Owen: RUN THE BALL. Illinois has two pass rushers, especially Duwuane Smoot, who are legitimate NFL prospects. Pairing them with defensive tackle Chunky Clements, Wisconsin has to look to stay away from third-and-longs. Defensively, Illinois likes to spread you out, so a premium will be put on open-field tackling.
Jon: Man, Sparty is in dire straights this year. I would like to see the Badgers jump on Illinois quickly. The defense has had a lot of pressure on it the past few weeks and it would be nice if the offense could put some points up early. The Illini are giving up nearly 30 points a game and averaging around 23 per game on offense. If Wisconsin can get up double-digits in the first half, I don’t think this Illinois team is going to be able to catch up.
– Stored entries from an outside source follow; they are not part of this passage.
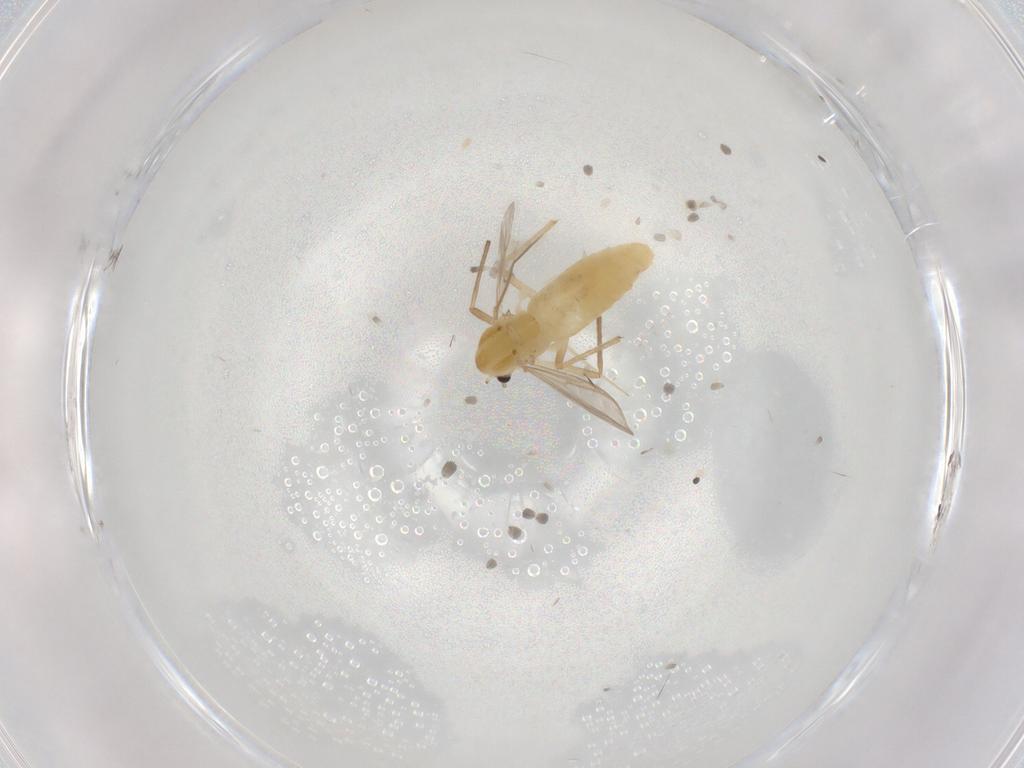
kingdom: Animalia
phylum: Arthropoda
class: Insecta
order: Diptera
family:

Kevin: The Badgers have done a pretty good job of limiting turnovers this year and that needs to continue against Illinois. The only way Wisconsin loses this game is if Hornibrook throws a couple interceptions or a fumble or two swings momentum and gives the Illini a short field. T.J. Watt, Vince Biegel and co., should suffocate an Illinois offense that is ranked 102nd in points per game and 122nd in yards per game. So it’s up to the offense to move the ball and limit mistakes against an Illini defense that, as Owen mentioned, has some impressive talent up front.